For each line of the data below that holds "down", copy the line.

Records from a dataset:
————

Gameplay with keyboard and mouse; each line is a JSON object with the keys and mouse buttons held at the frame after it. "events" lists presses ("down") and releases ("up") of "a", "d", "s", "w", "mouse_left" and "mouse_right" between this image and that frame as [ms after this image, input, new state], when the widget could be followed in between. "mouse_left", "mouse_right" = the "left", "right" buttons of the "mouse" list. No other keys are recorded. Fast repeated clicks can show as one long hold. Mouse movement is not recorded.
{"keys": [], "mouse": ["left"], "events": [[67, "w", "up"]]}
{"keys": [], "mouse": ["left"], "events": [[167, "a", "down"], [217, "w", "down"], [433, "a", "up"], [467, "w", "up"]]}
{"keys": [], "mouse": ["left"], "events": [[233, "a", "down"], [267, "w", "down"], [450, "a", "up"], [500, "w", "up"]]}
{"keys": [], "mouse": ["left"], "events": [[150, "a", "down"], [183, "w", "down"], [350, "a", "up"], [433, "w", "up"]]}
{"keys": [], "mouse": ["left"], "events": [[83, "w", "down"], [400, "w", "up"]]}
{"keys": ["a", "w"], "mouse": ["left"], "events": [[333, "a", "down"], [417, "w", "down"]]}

————

-- SOLUTION TO THIS TASK --
Gameplay with keyboard and mouse; each line is a JSON object with the keys and mouse buttons held at the frame after it. "events" lists presses ("down") and releases ("up") of "a", "d", "s", "w", "mouse_left" and "mouse_right" between this image and that frame as [ms after this image, input, new state], when the widget could be followed in between. "mouse_left", "mouse_right" = the "left", "right" buttons of the "mouse" list. No other keys are recorded. Fast repeated clicks can show as one long hold. Mouse movement is not recorded.
{"keys": [], "mouse": ["left"], "events": [[167, "a", "down"], [217, "w", "down"], [433, "a", "up"], [467, "w", "up"]]}
{"keys": [], "mouse": ["left"], "events": [[233, "a", "down"], [267, "w", "down"], [450, "a", "up"], [500, "w", "up"]]}
{"keys": [], "mouse": ["left"], "events": [[150, "a", "down"], [183, "w", "down"], [350, "a", "up"], [433, "w", "up"]]}
{"keys": [], "mouse": ["left"], "events": [[83, "w", "down"], [400, "w", "up"]]}
{"keys": ["a", "w"], "mouse": ["left"], "events": [[333, "a", "down"], [417, "w", "down"]]}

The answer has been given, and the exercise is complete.